Well, the lights in question are stage lights for an auditorium. Those lights are controlled by a Leviton Piccolo V24 light control board. It’s an old system made in 2009. The overhead colored lights have segments with Red, Green, Blue, and Yellow lights. I can set those lights to a whole number percent as their brightness.
Stage lighting is a whole cat unto itself. If you are using LED fixtures you are still using the same RGB additive system that B has described, but the addition of yellow or rather Amber (it’s really an RGBA system) allows you to correct for skin tones and set the tone of a scene (warm or cool or neutral.) Trying to equate it to any kind of graphic system is not really viable.

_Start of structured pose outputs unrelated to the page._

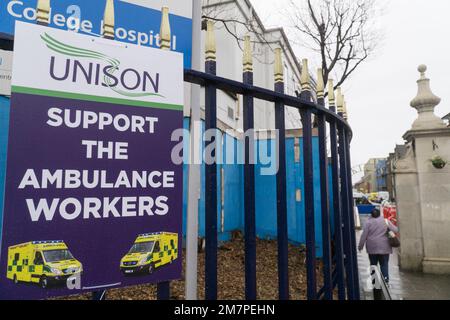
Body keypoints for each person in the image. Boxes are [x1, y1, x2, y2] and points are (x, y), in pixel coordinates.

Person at [358, 208, 398, 283]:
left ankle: (375, 282)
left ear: (371, 215)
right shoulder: (386, 221)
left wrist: (360, 246)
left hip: (372, 248)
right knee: (384, 264)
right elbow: (395, 230)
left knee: (373, 265)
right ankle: (386, 281)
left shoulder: (368, 223)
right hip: (385, 247)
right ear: (380, 214)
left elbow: (363, 236)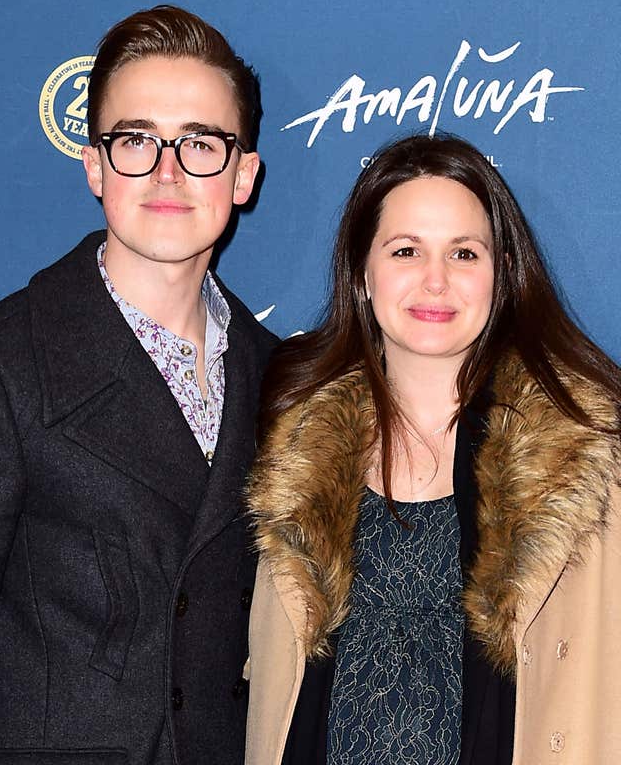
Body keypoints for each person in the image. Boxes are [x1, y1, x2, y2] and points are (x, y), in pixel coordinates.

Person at [245, 133, 621, 765]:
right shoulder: (293, 454)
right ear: (363, 273)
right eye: (405, 250)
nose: (436, 280)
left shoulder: (589, 458)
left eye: (464, 253)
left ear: (501, 274)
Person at [0, 5, 276, 764]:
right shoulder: (5, 360)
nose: (169, 172)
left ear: (242, 176)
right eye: (137, 140)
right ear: (94, 165)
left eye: (200, 144)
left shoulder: (281, 379)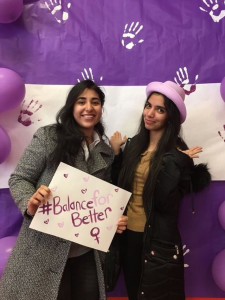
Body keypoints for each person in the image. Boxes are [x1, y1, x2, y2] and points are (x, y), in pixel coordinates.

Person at [0, 79, 127, 300]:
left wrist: (112, 220)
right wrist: (30, 202)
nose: (89, 107)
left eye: (95, 102)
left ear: (101, 108)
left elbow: (100, 199)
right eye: (82, 101)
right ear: (72, 107)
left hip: (86, 252)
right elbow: (20, 178)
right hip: (43, 247)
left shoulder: (105, 150)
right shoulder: (49, 137)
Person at [110, 81, 211, 300]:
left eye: (160, 109)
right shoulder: (135, 144)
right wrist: (117, 155)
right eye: (149, 106)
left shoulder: (178, 155)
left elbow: (165, 202)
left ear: (170, 117)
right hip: (128, 237)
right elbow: (120, 186)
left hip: (157, 241)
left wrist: (177, 161)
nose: (150, 113)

I did stage lighting for hmmm maybe 15 years back when gels were used rather than LED RGBA systems, though we still had RGBA strip lighting for fill and cyc wash. I will never forget being the NEWB and asking how to get white light on the cyc with RGBA a lights, LOL. Just turn em ALL on. If you want a cooler white, take down the amber a few points. The gelling system is actually subtractive as they are filters sutracting the color of light you don’t want and throwing the color you do. But that’s probably neither here nor there.
Still stage lighting isn’t about trying to hit a specific color, it’s all about the mood of the scene. And it takes some skill, which can be gained with quite a bit of practice. Maybe somewhere there is a chart, but the primary RGB color wheel still works and the addition of Amber makes it work better.
It sounds like you are trying to make this harder than it really is.
You can try something like this, but I’m not sure it will 100% translate to stage lighting which can be fixture and system dependent. And I’m not sure how you translate a system that goes from 0 to 255 either. You can only dial in by 1% or do you have slider control?
BTW, you gotta scroll all the way down to get the RGB picks.
Maybe you can do the math with 255 = 100 and your picker number being a percentage of that. I wouldn’t be able to check at work unless I had about an hour with one of our RGBA light boxes, LOL! But I might just do it some boring day cuz now I’m curious!
Our school uses gell colors. However, the yellow might be light amber. I’m partially color-blind which is why I wanted a systematic way of doing this.
While it isn’t out of the realm of possibility for a designer to be partially colorblind (there is at least one on this forum) with stage lighting there really is no substitute for being able to see. You may have to ask a friend for help to work through that challenge. I’m sorry.